_Problem_
The lines to copy are those with "center" in them. Pull each one from the entries below.

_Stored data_
#####

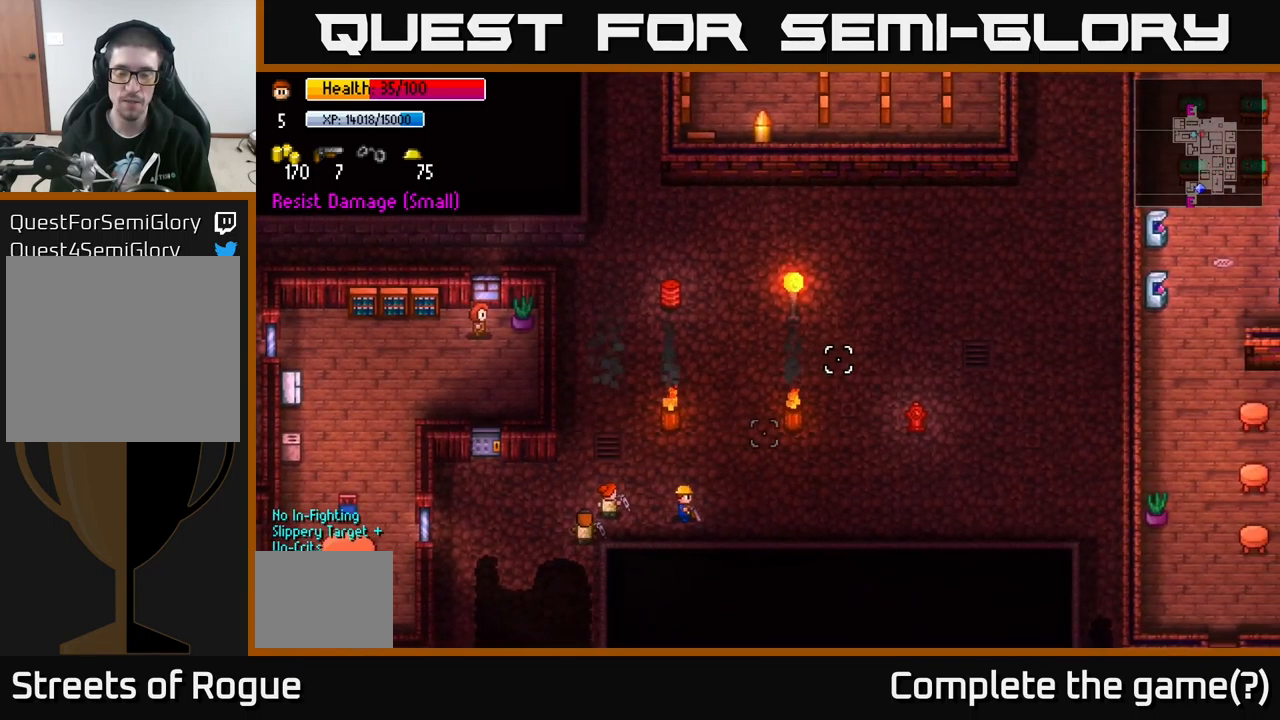
{"buttons": [], "left_stick": "right", "right_stick": "up-right", "events": []}
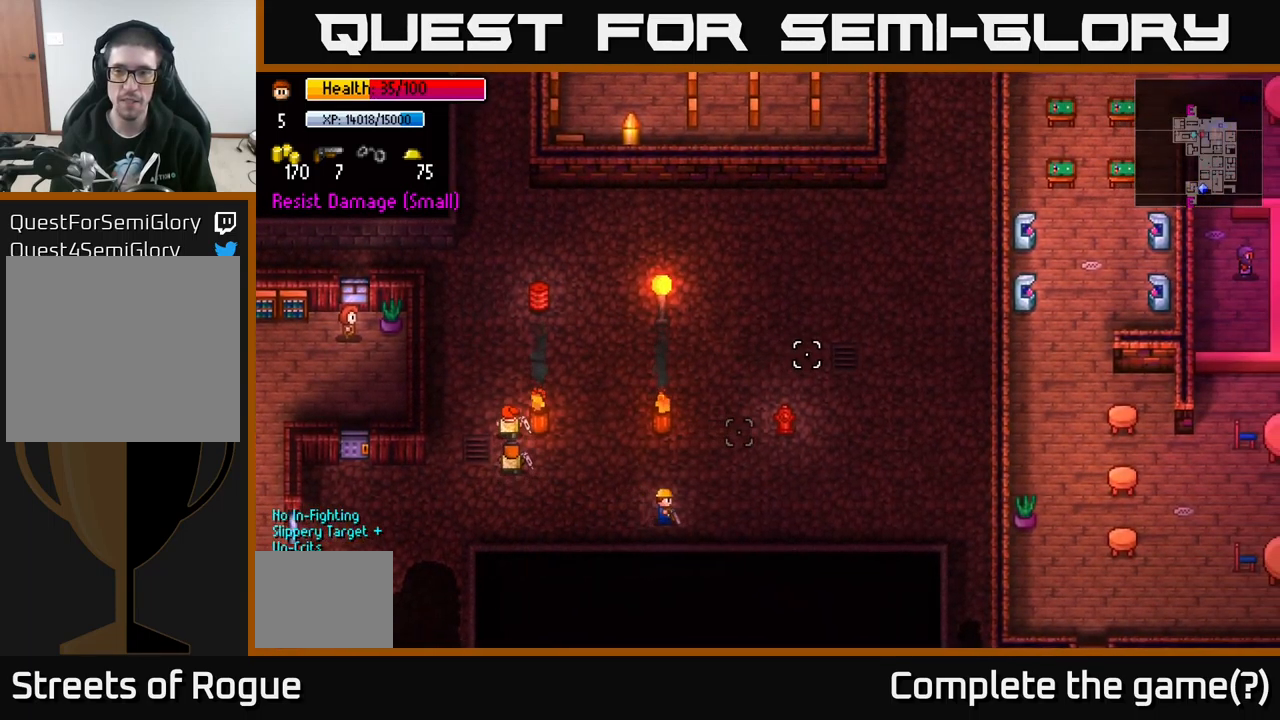
{"buttons": [], "left_stick": "right", "right_stick": "down-right", "events": [[483, "right_stick", "down-right"]]}
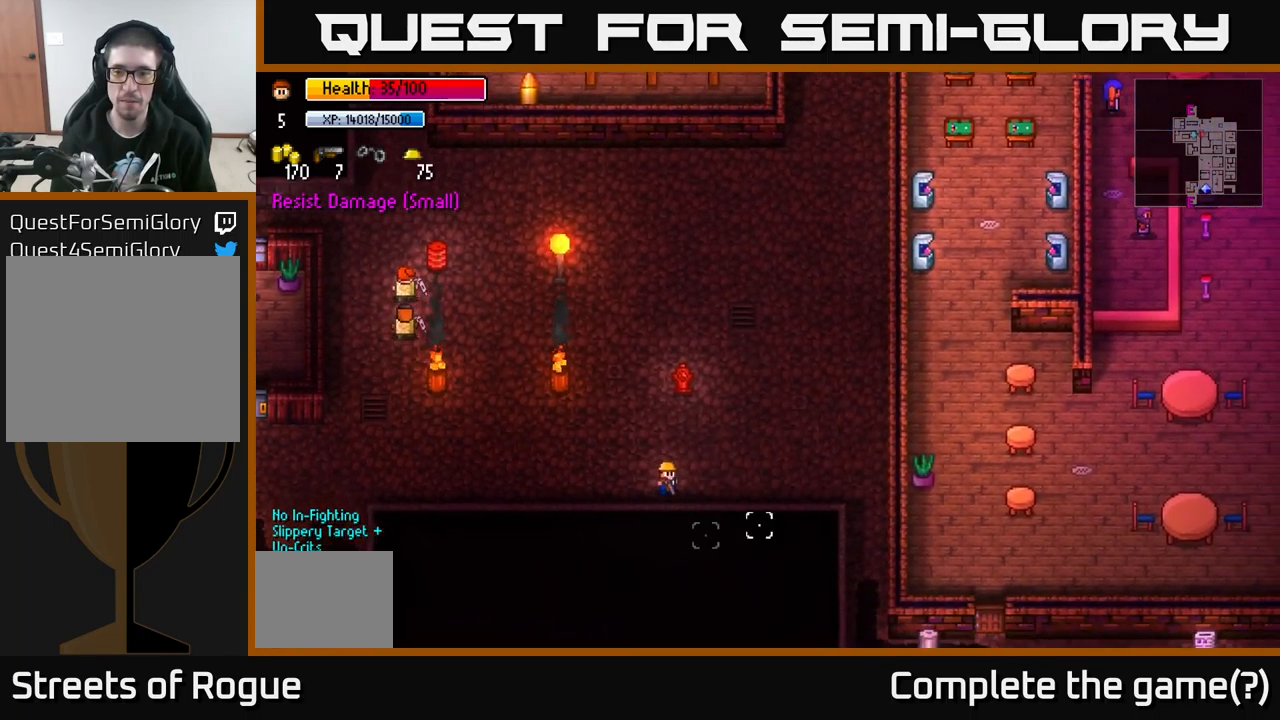
{"buttons": [], "left_stick": "right", "right_stick": "down-right", "events": []}
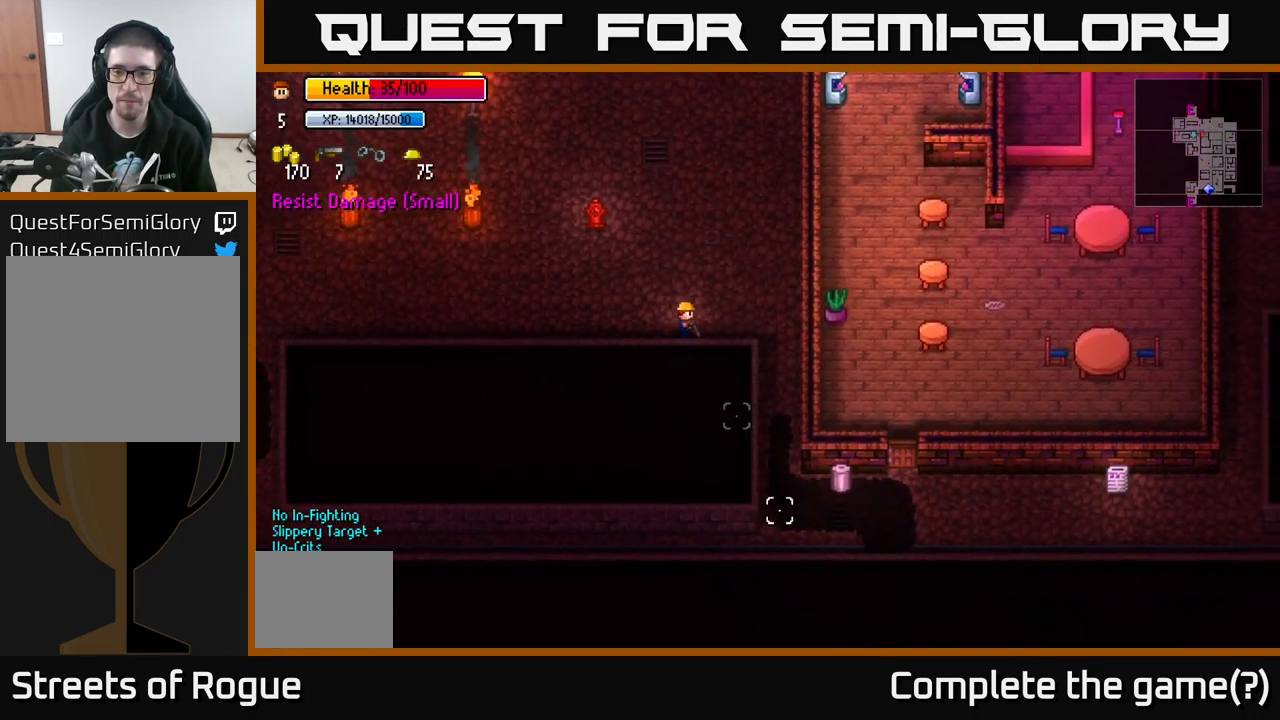
{"buttons": [], "left_stick": "down", "right_stick": "right", "events": [[284, "left_stick", "down-right"], [384, "right_stick", "right"], [400, "left_stick", "down"]]}
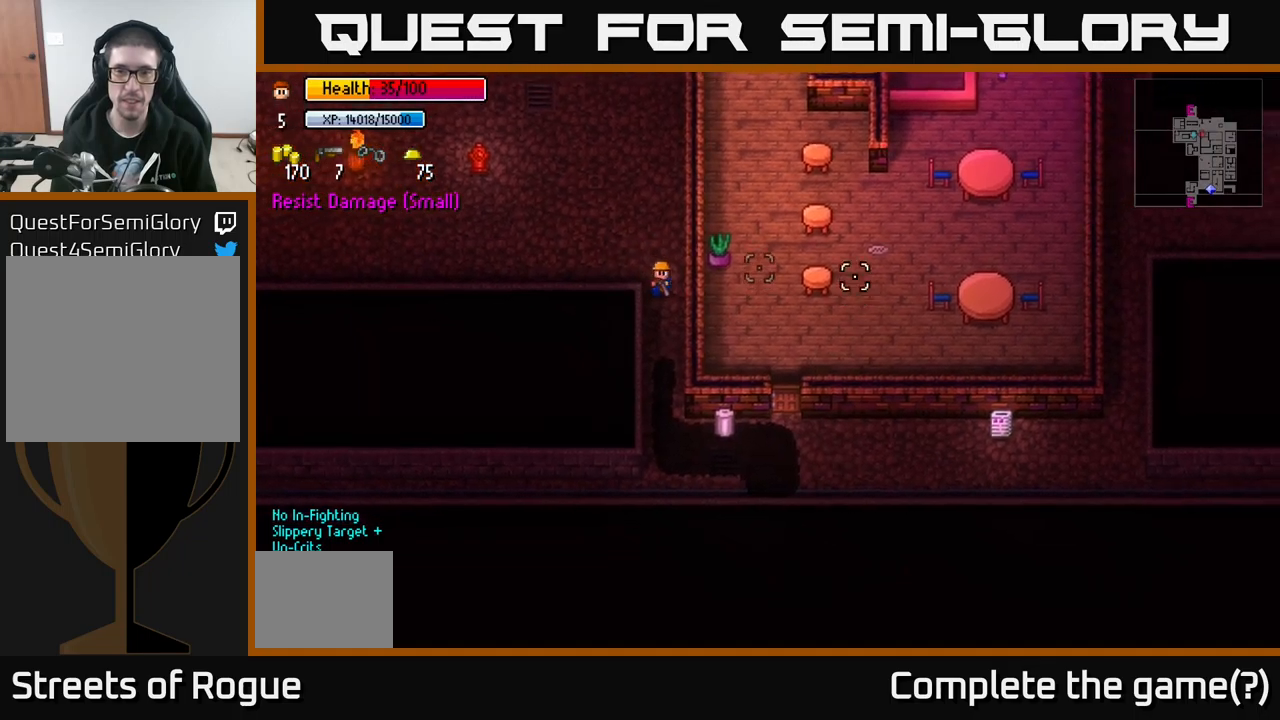
{"buttons": [], "left_stick": "down-right", "right_stick": "up", "events": [[67, "right_stick", "up-right"], [434, "right_stick", "up"], [484, "left_stick", "down-right"]]}
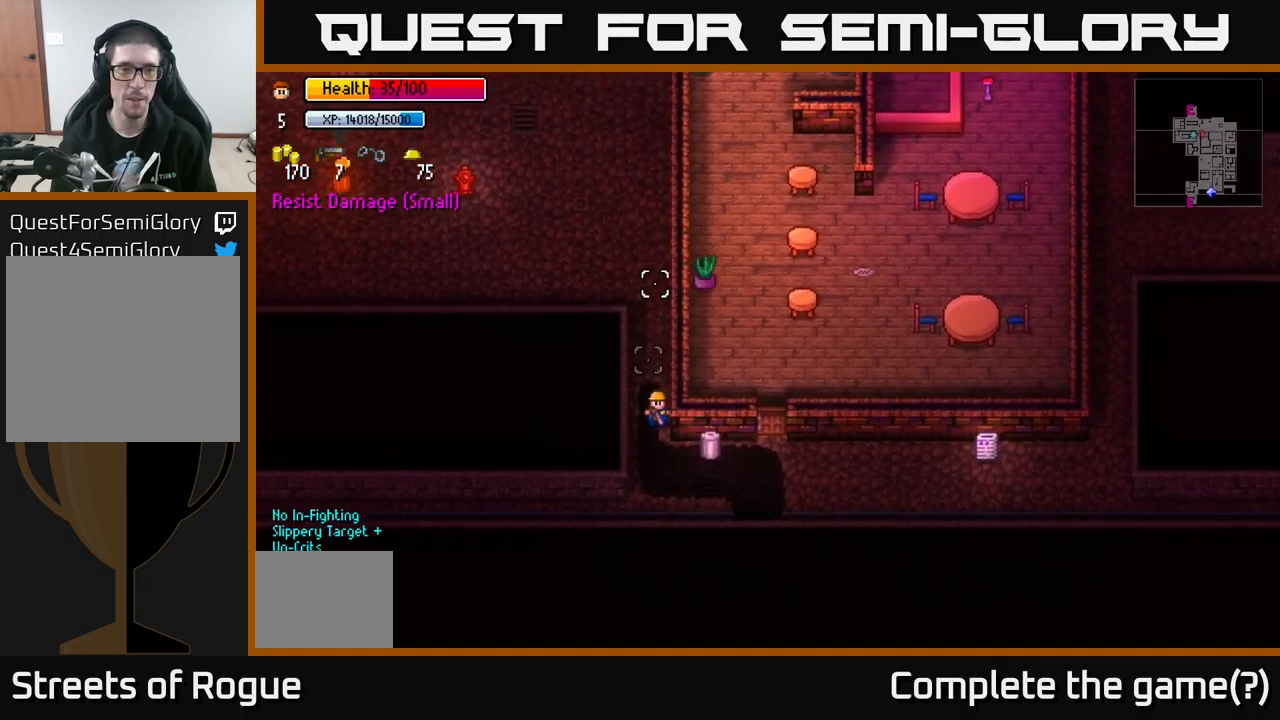
{"buttons": [], "left_stick": "center", "right_stick": "center", "events": [[100, "right_stick", "center"], [167, "left_stick", "right"], [350, "left_stick", "center"], [384, "A", "down"], [500, "A", "up"]]}
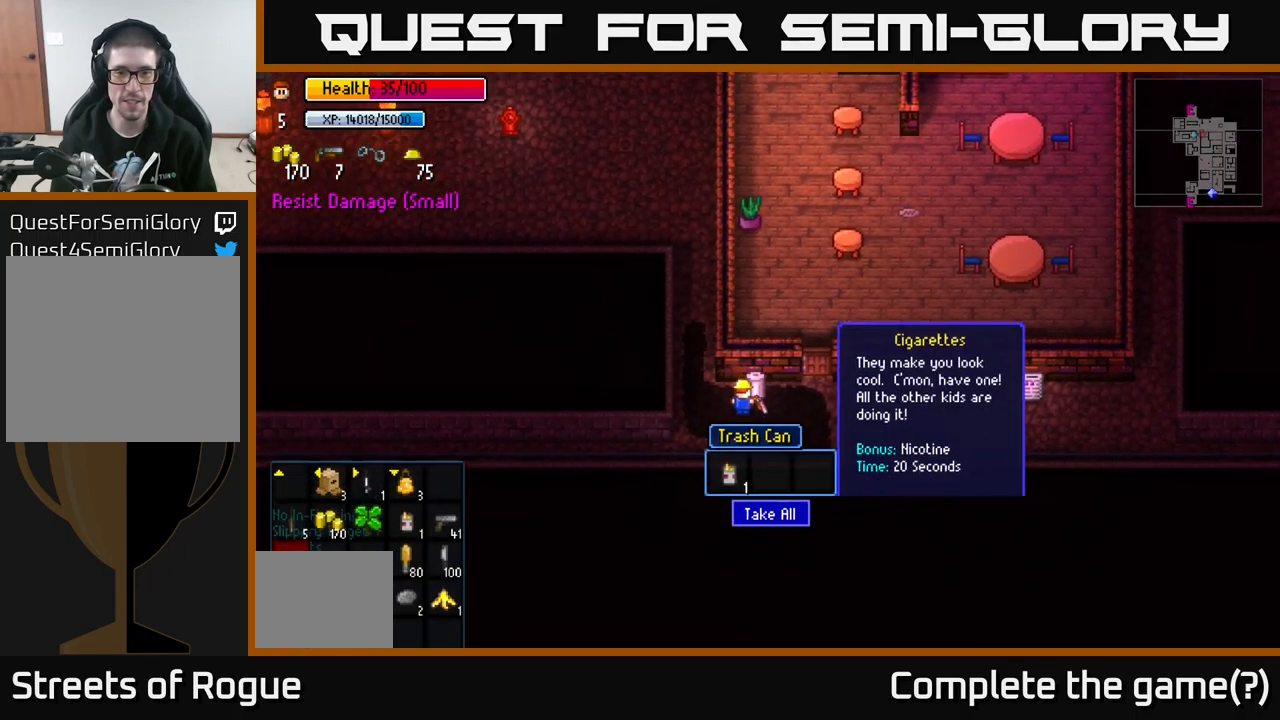
{"buttons": [], "left_stick": "right", "right_stick": "center", "events": [[250, "A", "down"], [334, "A", "up"], [400, "left_stick", "right"]]}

#####

_Solution to the problem_
{"buttons": [], "left_stick": "center", "right_stick": "center", "events": [[100, "right_stick", "center"], [167, "left_stick", "right"], [350, "left_stick", "center"], [384, "A", "down"], [500, "A", "up"]]}
{"buttons": [], "left_stick": "right", "right_stick": "center", "events": [[250, "A", "down"], [334, "A", "up"], [400, "left_stick", "right"]]}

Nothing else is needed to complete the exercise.